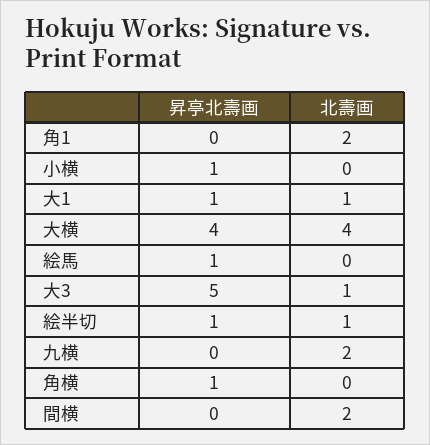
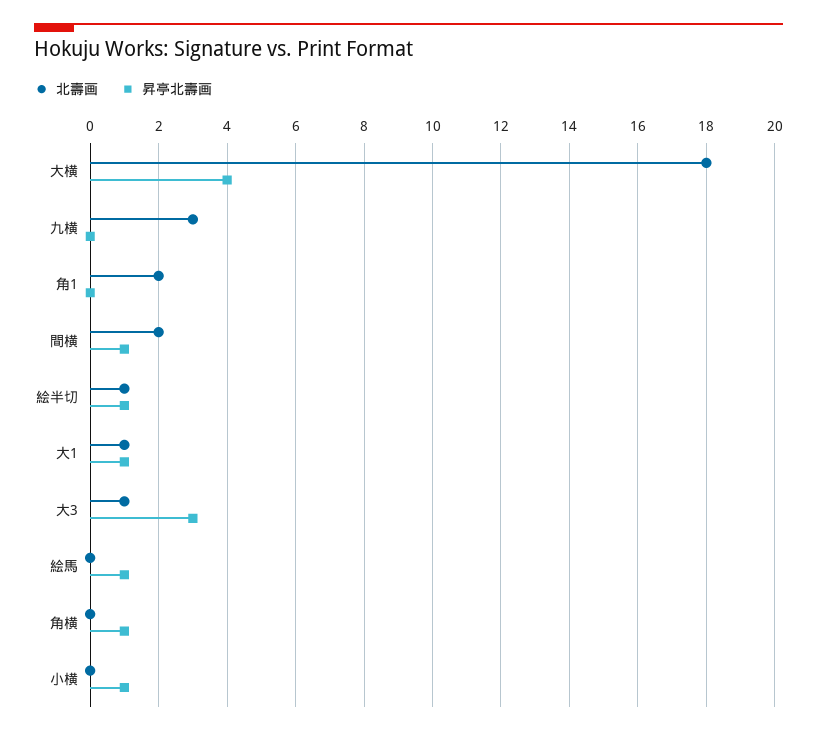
  {
    "昇亭北壽画": {
      "角1": 0,
      "小横": 1,
      "大1": 1,
      "大横": 4,
      "絵馬": 1,
-     "大3": 5,
+     "大3": 3,
      "絵半切": 1,
      "九横": 0,
      "角横": 1,
-     "間横": 0
+     "間横": 1
    },
    "北壽画": {
      "角1": 2,
      "小横": 0,
      "大1": 1,
-     "大横": 4,
+     "大横": 18,
      "絵馬": 0,
      "大3": 1,
      "絵半切": 1,
-     "九横": 2,
+     "九横": 3,
      "角横": 0,
      "間横": 2
    }
  }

ACTIVITY: Give an exact copy of the listing above that leaves out every picture.

TASK SOLUTION:
  {
    "昇亭北壽画": {
      "角1": 0,
      "小横": 1,
      "大1": 1,
      "大横": 4,
      "絵馬": 1,
-     "大3": 5,
+     "大3": 3,
      "絵半切": 1,
      "九横": 0,
      "角横": 1,
-     "間横": 0
+     "間横": 1
    },
    "北壽画": {
      "角1": 2,
      "小横": 0,
      "大1": 1,
-     "大横": 4,
+     "大横": 18,
      "絵馬": 0,
      "大3": 1,
      "絵半切": 1,
-     "九横": 2,
+     "九横": 3,
      "角横": 0,
      "間横": 2
    }
  }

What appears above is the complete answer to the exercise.